Saved entries »
┄┄┄┄┄┄┄┄┄┄
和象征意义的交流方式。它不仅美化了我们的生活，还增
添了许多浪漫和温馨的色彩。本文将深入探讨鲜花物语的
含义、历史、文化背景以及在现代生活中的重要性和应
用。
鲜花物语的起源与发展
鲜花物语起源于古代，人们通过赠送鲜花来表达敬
┄┄┄┄┄┄┄┄┄┄
Instructions to follow » Set down every record once more, exactly as written.

Result of the task »
和象征意义的交流方式。它不仅美化了我们的生活，还增
添了许多浪漫和温馨的色彩。本文将深入探讨鲜花物语的
含义、历史、文化背景以及在现代生活中的重要性和应
用。
鲜花物语的起源与发展
鲜花物语起源于古代，人们通过赠送鲜花来表达敬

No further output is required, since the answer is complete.